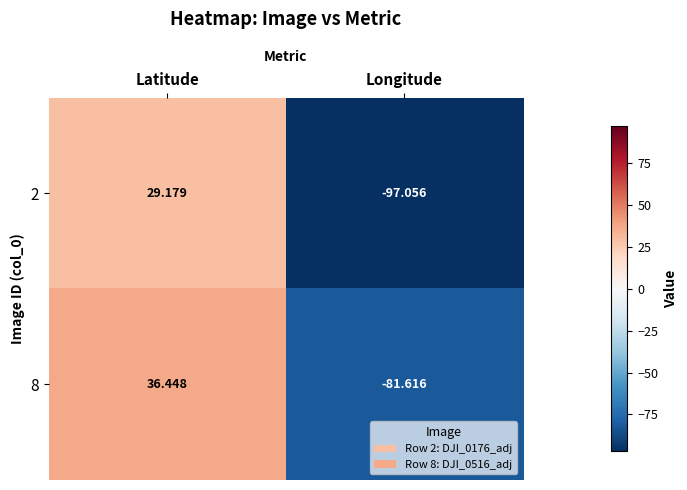

Where does the 8 series first go above 36?

Latitude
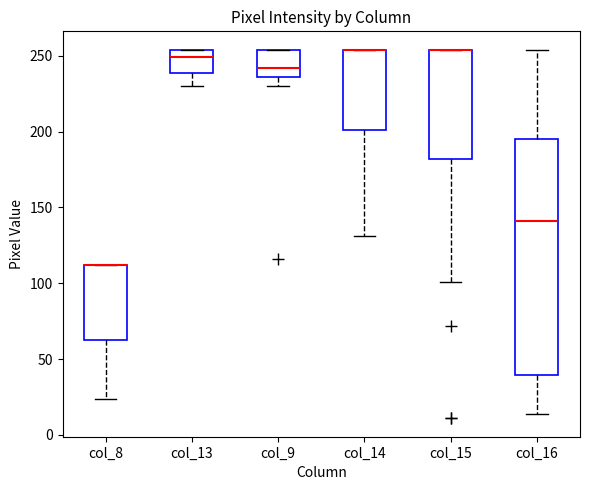

Where is the upper edge of the box for col_9 on the y-axis? The values are not printed on the chart, so give them approximately, as read against the axis.

255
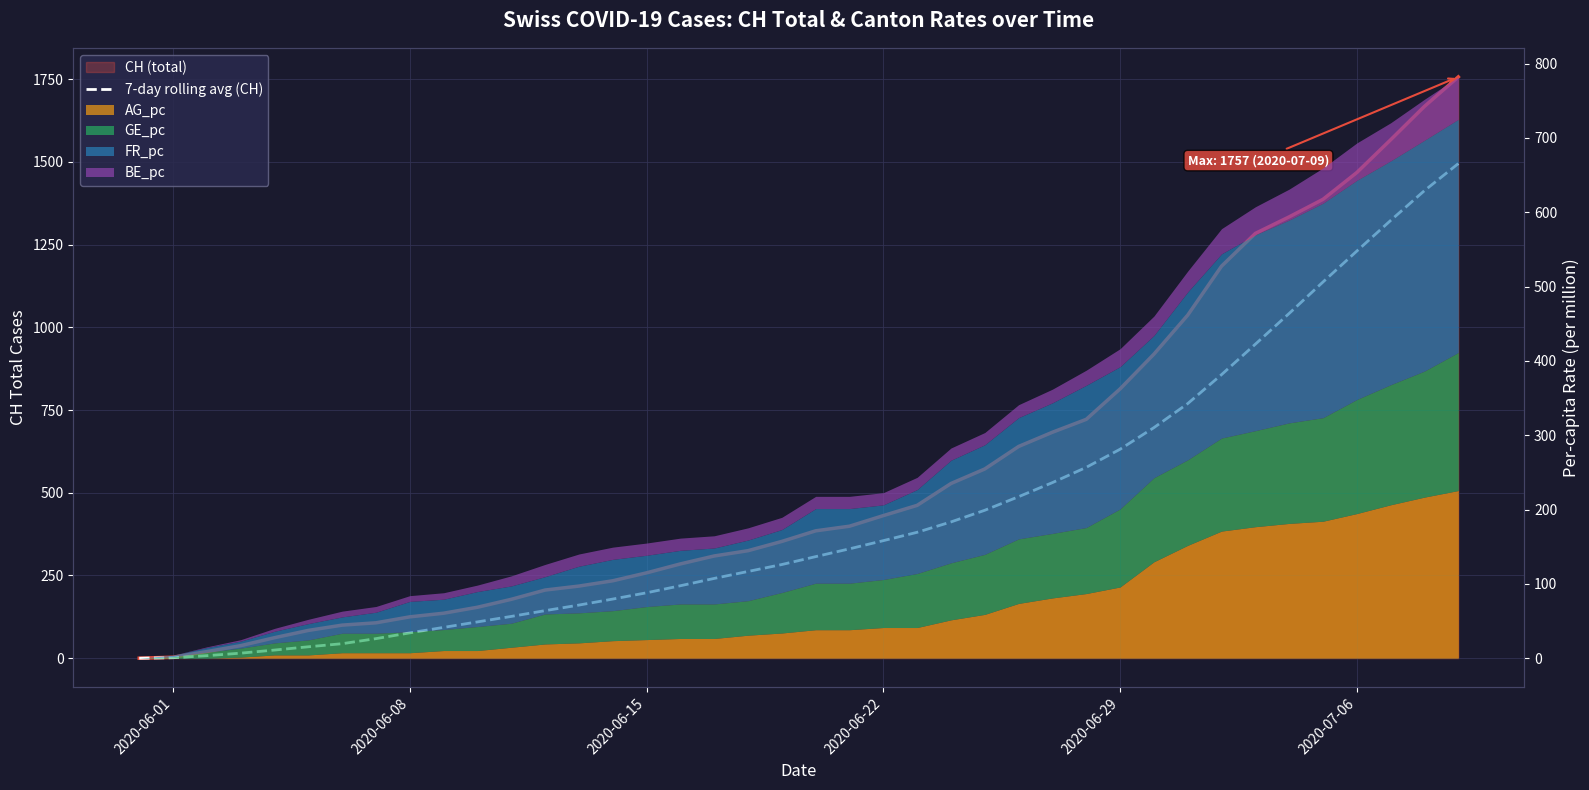

What is the greatest value displayed?

1495.0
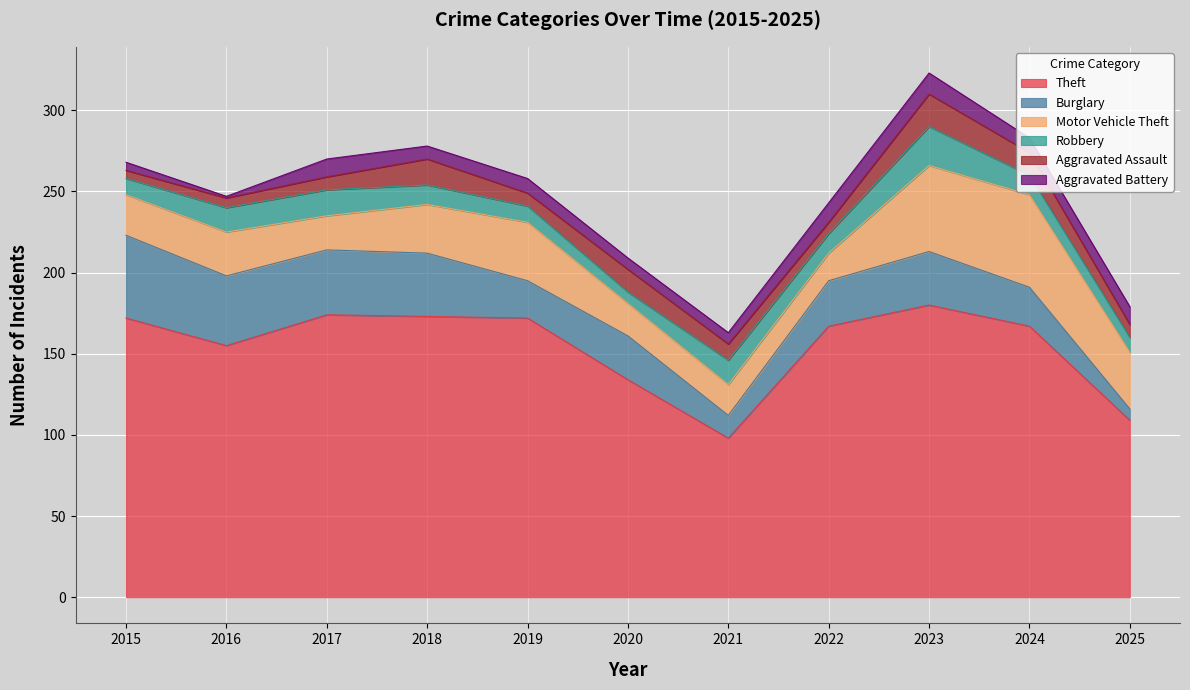

True or false: Robbery has more than 0 points higher than both neighbors.

True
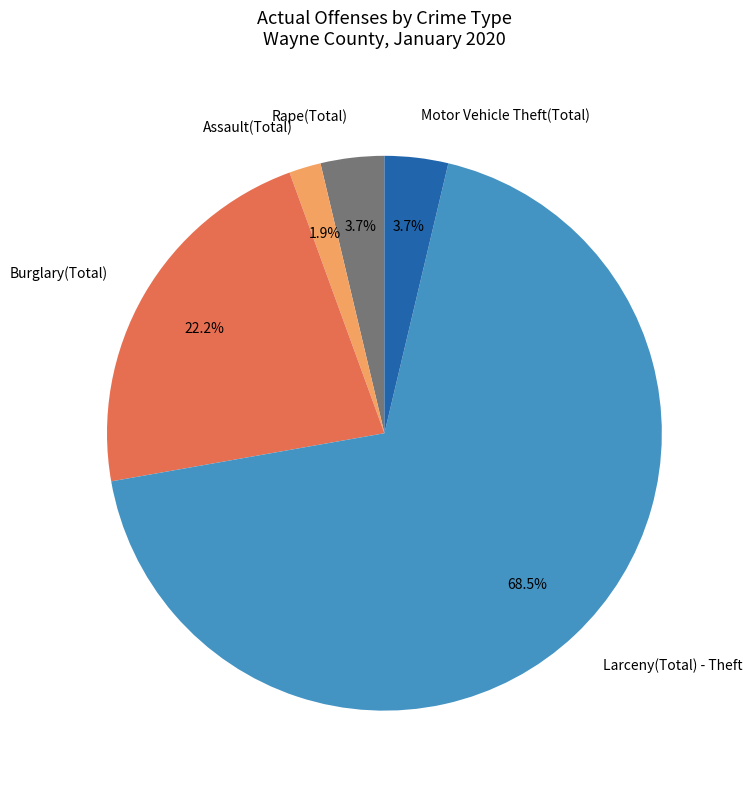

Which category has the smallest portion of the pie?

Assault(Total)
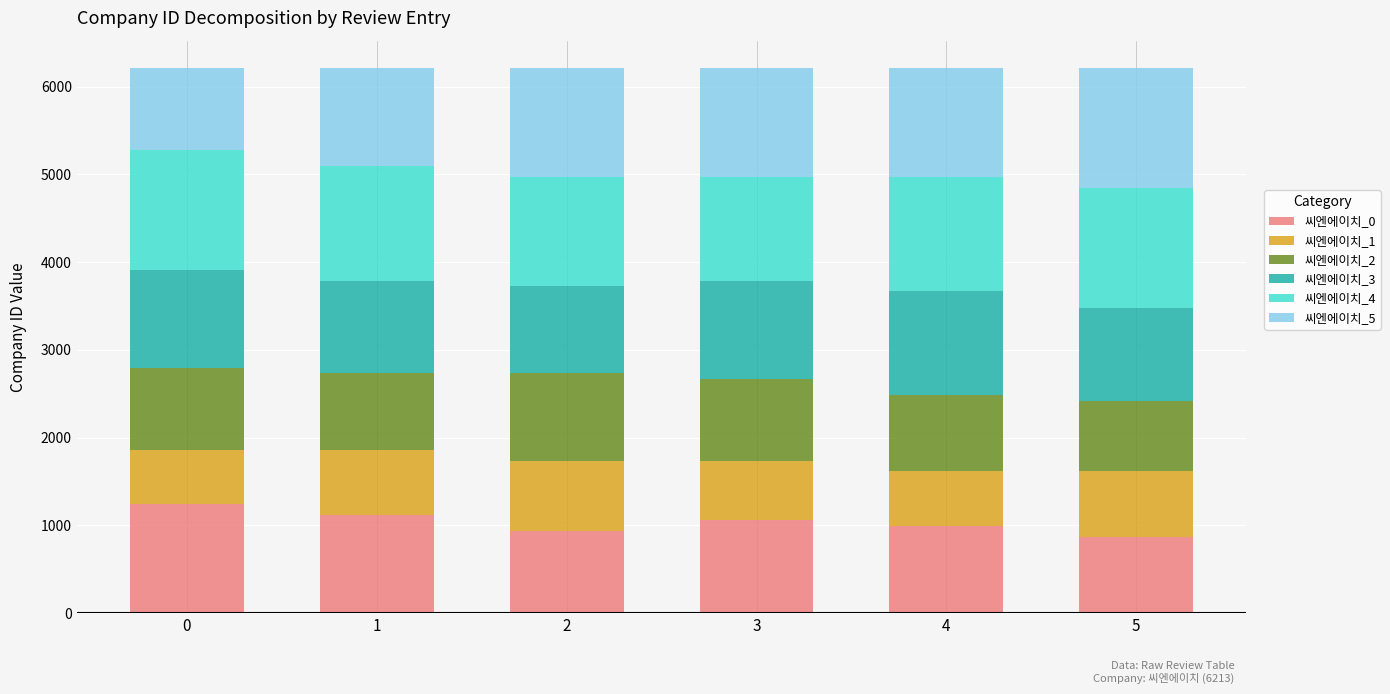

What is the lowest value of the 씨엔에이치_0 series?

869.8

**WORK INSTRUCTIONS**
Pull out all the text from the records above, copying each line word for word and leaving out the pictures.

**WRITTEN ANSWER**
Where does the 8 series first go above 36?

Latitude

Where is the upper edge of the box for col_9 on the y-axis? The values are not printed on the chart, so give them approximately, as read against the axis.

255

What is the greatest value displayed?

1495.0

True or false: Robbery has more than 0 points higher than both neighbors.

True

Which category has the smallest portion of the pie?

Assault(Total)

What is the lowest value of the 씨엔에이치_0 series?

869.8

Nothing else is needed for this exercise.